• _EXERCISE PROMPT_
Format these lines as a Markdown table with the columns "Row" and "Line," numbering each line and skipping blank lines. Leave the picture out of the answer.
═════ GIVEN DATA
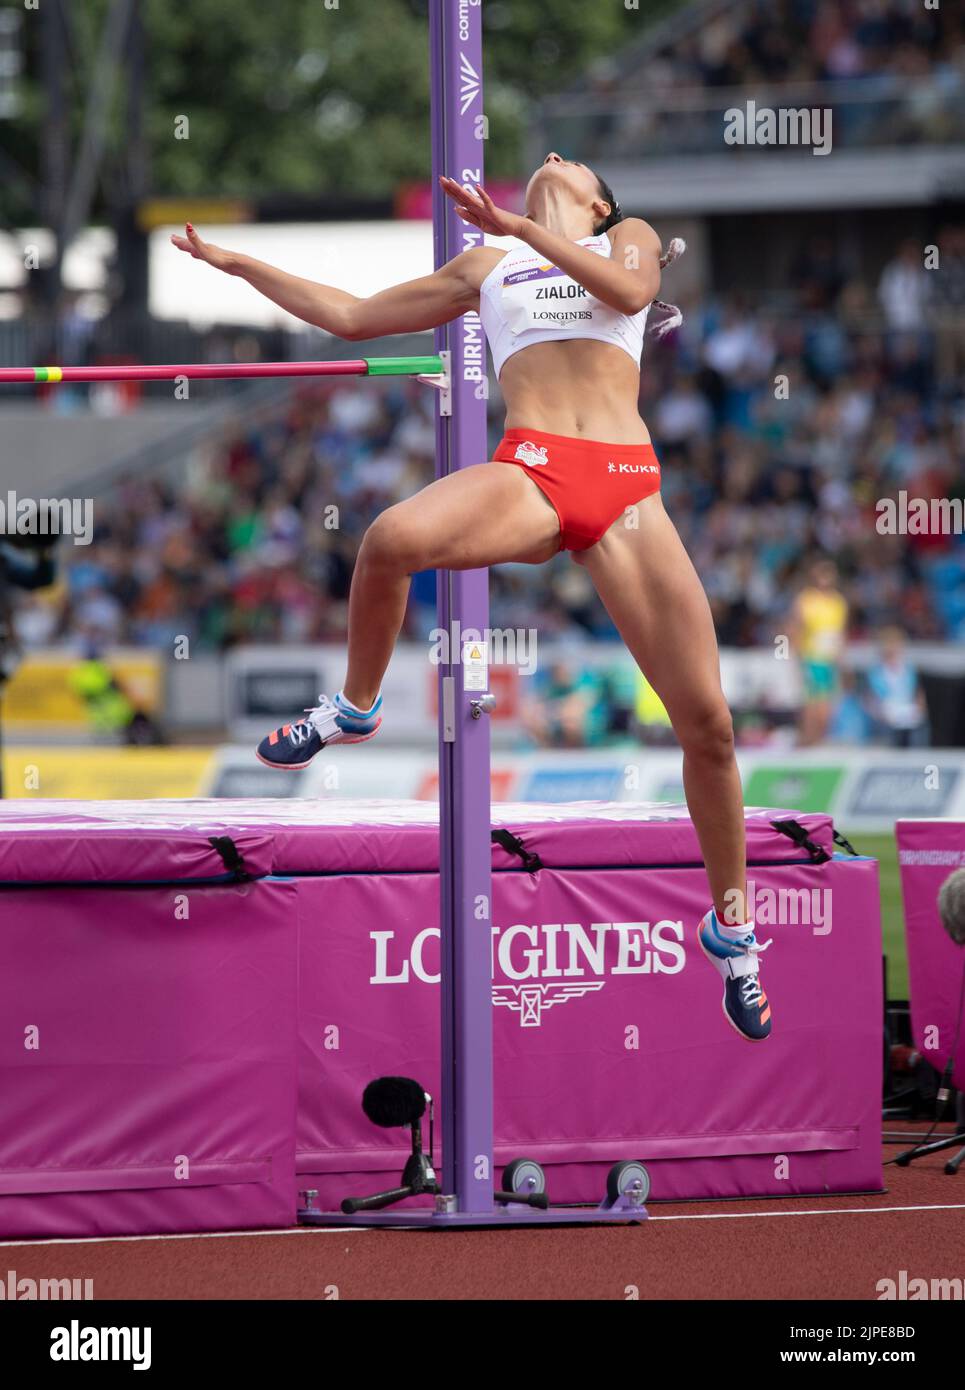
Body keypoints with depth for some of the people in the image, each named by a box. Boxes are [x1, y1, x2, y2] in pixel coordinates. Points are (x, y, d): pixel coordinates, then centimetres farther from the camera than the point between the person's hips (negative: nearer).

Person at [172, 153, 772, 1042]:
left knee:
══════════
• _SOLVED PROBLEM_
| Row | Line |
|---|---|
| 1 | Body keypoints with depth for some of the people in the image, each named by a box. Boxes are [x1, y1, x2, y2] in pixel coordinates. Points are (x, y, d): pixel coordinates, then centimetres farther from the camera than the point between the person's hips (negative: nearer). |
| 2 | Person at [172, 153, 772, 1042]: |
| 3 | left knee: |